DATA SHOWN:
++++++++++
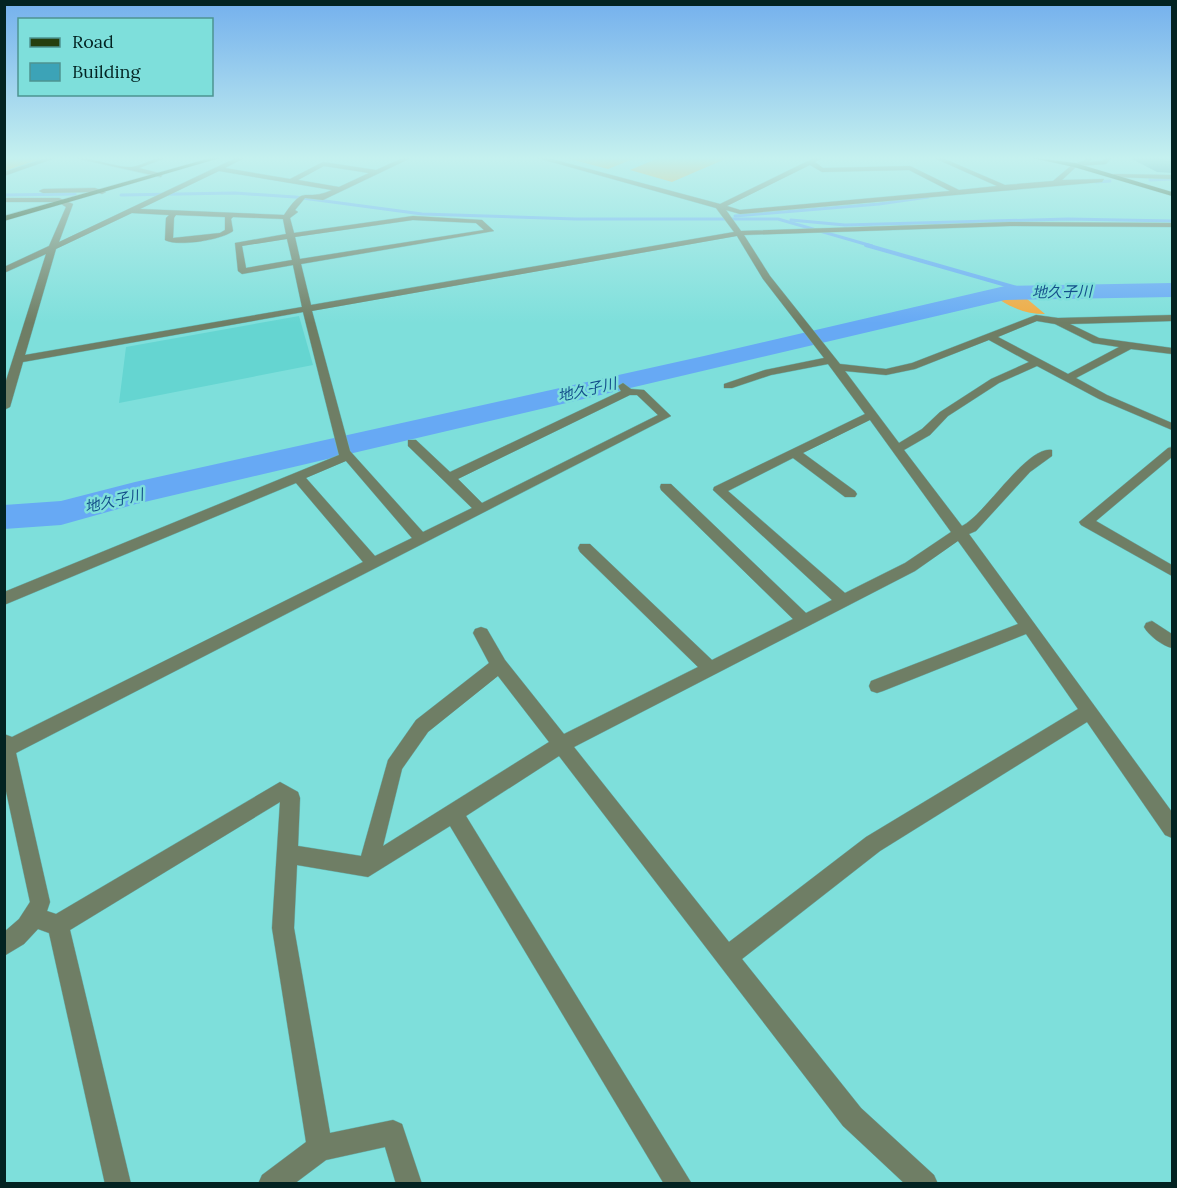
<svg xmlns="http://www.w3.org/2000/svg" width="1177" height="1188" font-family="Lora,'Noto Sans JP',serif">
  <rect width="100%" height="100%" fill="#7edfdb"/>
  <!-- built -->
  <path fill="#65d5d1" d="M 299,316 L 313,365 L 119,403 L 126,347 Z"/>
  <!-- green -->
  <g fill="#f2aa40">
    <path d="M 4,157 L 49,157 L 5,171 Z"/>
    <path d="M 562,157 L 638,157 L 608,169 Z"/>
    <path d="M 661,157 L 730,157 L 672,182 L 630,170 Z"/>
    <path d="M 1026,298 L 1045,314 C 1028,314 1014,309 1000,300 Z"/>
  </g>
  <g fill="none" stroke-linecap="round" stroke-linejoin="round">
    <!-- stream-far1 -->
    <g stroke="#67a9f4" stroke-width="3">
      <path d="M 1150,180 L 1172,179"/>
      <path d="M 1096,182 L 1110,181"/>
      <path d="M 4,195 L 75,194"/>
      <path d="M 121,195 L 235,193 L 295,197 L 422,214 L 576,219 L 778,219 L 872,246"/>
      <path d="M 735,216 L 879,204 L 928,197"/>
      <path d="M 791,220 L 845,225 L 1068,219 L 1172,221"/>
    </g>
    <!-- stream -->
    <path stroke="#67a9f4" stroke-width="4" d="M 866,245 L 1031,292"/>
    <!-- river -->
    <path fill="#67a9f4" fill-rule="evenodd" d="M 1172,283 L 1172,297 L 1005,300 L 136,504 L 61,525 L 4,529 L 4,505 L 61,501 L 135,482 L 704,356 L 1005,286 Z"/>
    <!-- minor casing -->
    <g stroke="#68bdba" stroke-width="1">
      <g id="minor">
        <path d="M 49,157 L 58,157 L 4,176 L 4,172 Z"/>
        <path d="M 71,157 C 89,157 117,168 132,167 C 145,165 155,156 168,157 L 139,168 L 163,174 L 161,177 Z"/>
        <path d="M 238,157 L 246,157 L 225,168 L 290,179 L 323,162 L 376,170 L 405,157 L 413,157 L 323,200 L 305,198 L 295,210 L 298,212 L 290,218 L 294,233 L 413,216 L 482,220 L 494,231 L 301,264 L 311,305 L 734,232 L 716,208 L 534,157 L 544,157 L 720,204 L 816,157 L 824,157 L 815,162 L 823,168 L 910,166 L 959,190 L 997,186 L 932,157 L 940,157 L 1005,185 L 1053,181 L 1073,164 L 1084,161 L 1087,157 L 1094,157 L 1089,162 L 1102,161 L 1106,157 L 1112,157 L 1106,164 L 1077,166 L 1062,180 L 1104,179 L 1102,182 L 740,214 L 726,210 L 741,231 L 1010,222 L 1172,223 L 1172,227 L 1010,226 L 744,235 L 770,276 L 840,364 L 886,369 L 912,363 L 1036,315 L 1058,318 L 1172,315 L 1172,321 L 1070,324 L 1099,338 L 1172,348 L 1172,354 L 1131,349 L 1076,378 L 1107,395 L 1172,423 L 1172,430 L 1099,399 L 1037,366 L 999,383 L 948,416 L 930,435 L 904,450 L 962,526 C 985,515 1027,445 1052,450 L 1052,456 L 1030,472 L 976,531 L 969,534 L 1172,812 L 1172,838 L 1165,835 L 1087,722 L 880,851 L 742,959 L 861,1108 L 934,1175 L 938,1184 L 905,1184 L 843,1126 L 559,756 L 466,816 L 692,1184 L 664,1184 L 450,826 L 368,877 L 297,865 L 294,928 L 330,1133 L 393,1120 L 402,1124 L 422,1184 L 396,1184 L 385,1147 L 326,1160 L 294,1184 L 258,1184 L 262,1175 L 306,1142 L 272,928 L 280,802 L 70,930 L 131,1184 L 105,1184 L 49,933 L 38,929 L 24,944 L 4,956 L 4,932 L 19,919 L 30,902 L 4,782 L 4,734 L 12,737 L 363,562 L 296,483 L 4,605 L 4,592 L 339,455 L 303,312 L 23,362 L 10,407 L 4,410 L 4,387 L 46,254 L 4,273 L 4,267 L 49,246 L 66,207 L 58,202 L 4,202 L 4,198 L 59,198 L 73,204 L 59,242 ZM 810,165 L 822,172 L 909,170 L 950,191 L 740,210 L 727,206 ZM 324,166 L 369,173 L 339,187 L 298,180 ZM 219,171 L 332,190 C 303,203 306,182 284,215 L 140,209 ZM 132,213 L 169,215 L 166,218 L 165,240 C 177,247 222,240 233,231 L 231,219 L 233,217 L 283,219 L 286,234 L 235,243 L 238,271 L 242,274 L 293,265 L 302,307 L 25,355 L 56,249 ZM 176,215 L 225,217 L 225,230 L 220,233 L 173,238 L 174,218 ZM 413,220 L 476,223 L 484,230 L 300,259 L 295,237 ZM 737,236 L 763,279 L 824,358 L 765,370 L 724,384 L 724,388 L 732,388 L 771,375 L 828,364 L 865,414 L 714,487 L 713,490 L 832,600 L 806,613 L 671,484 L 661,484 L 660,487 L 661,490 L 793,619 L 712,660 L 590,544 L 580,544 L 578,548 L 580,552 L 698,667 L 564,734 L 505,660 L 487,629 L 481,627 L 475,629 L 473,633 L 489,663 L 416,720 L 388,760 L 361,856 L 298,846 L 300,798 L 298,792 L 280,782 L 56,914 L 47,911 L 50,902 L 16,753 L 671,416 L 644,390 L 631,389 L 623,383 L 618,386 L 621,391 L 450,472 L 416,440 L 408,440 L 408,446 L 472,508 L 423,532 L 350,451 L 312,311 ZM 287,239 L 292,260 L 246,268 L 242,246 ZM 1037,321 L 1055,324 L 1093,343 L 1119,347 L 1068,374 L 998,337 ZM 989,340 L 1029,362 L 991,379 L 940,412 L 922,429 L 899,443 L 845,371 L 886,375 L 915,369 ZM 630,395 L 637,395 L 658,415 L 482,503 L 458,479 ZM 870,420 L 951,532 L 905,563 L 845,593 L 728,491 L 793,458 L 845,497 L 855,497 L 857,494 L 855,491 L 803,453 ZM 346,461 L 412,538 L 375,556 L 306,478 ZM 958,541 L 1018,624 L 871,681 L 869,686 L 871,691 L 877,693 L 883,691 L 1026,634 L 1078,709 L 866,837 L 729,942 L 574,747 L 915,571 ZM 498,676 L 549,742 L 383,846 L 402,769 L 428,732 Z"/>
        <path d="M 1114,174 L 1172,175 L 1172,179 L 1112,177 Z"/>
        <path d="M 95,188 L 106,192 L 102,194 L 95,192 L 43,193 L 39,191 L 43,189 Z"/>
        <path d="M 1172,447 L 1172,457 L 1096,521 L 1172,565 L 1172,576 L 1081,525 L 1079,522 L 1168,448 Z"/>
        <path d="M 1152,621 L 1172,634 L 1172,648 C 1163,646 1149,636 1144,627 L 1146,623 Z"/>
      </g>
    </g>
    <!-- major casing -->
    <g stroke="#68bdba" stroke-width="1">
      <g id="major">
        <path d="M 214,157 L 223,157 L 4,221 L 4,216 Z"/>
        <path d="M 1028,157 L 1075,163 L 1172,192 L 1172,196 L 1074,167 Z"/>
      </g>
    </g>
    <!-- minor -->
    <use href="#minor" fill="#6f7e65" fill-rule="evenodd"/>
    <!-- major -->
    <use href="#major" fill="#263f0f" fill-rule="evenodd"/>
  </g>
  <!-- wall -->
  <path fill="#348c9d" d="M 1134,157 L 1173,157 L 1173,173 L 1157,172 L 1132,159 Z"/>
  <!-- building -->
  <path fill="#3ca3b7" stroke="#2a7280" stroke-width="1.5" d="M 1155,157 L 1173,157 L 1173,162 L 1164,161 Z"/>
  <!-- sky -->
  <linearGradient id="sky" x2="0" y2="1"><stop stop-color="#74b0ed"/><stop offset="0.49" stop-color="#c5f1ef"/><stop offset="1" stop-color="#c5f1ef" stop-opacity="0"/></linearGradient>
  <rect width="1177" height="323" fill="url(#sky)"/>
  <g text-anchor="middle" stroke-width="5" stroke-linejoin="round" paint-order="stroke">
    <!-- far-water labels -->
    <g font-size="15" font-style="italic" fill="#144f8b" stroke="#7edfdb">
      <text transform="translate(1062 292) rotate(-1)" y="5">地久子川</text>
      <text transform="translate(587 390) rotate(-13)" y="5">地久子川</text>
      <text transform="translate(114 501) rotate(-13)" y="5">地久子川</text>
    </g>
  </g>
  <!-- border -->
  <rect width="1177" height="1188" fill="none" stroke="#032322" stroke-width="12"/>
  <!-- legend -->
  <rect x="18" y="18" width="195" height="78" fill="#7edfdb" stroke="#4d9491" stroke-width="1.5"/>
  <rect x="30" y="38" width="30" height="9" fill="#263f0f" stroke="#4d9491" stroke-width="1.5"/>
  <text x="72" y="48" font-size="18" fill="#032322">Road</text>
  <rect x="30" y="63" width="30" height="18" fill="#3ca3b7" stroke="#4d9491" stroke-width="1.5"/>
  <text x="72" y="78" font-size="18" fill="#032322">Building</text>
</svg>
++++++++++
AIM OF THE TASK: All that is needed is the exact run of lines above from the line containing "<!-- far-water labels -->" through the line containing "<!-- border -->", both of them included.

SOLUTION FOR THIS EXERCISE:
    <!-- far-water labels -->
    <g font-size="15" font-style="italic" fill="#144f8b" stroke="#7edfdb">
      <text transform="translate(1062 292) rotate(-1)" y="5">地久子川</text>
      <text transform="translate(587 390) rotate(-13)" y="5">地久子川</text>
      <text transform="translate(114 501) rotate(-13)" y="5">地久子川</text>
    </g>
  </g>
  <!-- border -->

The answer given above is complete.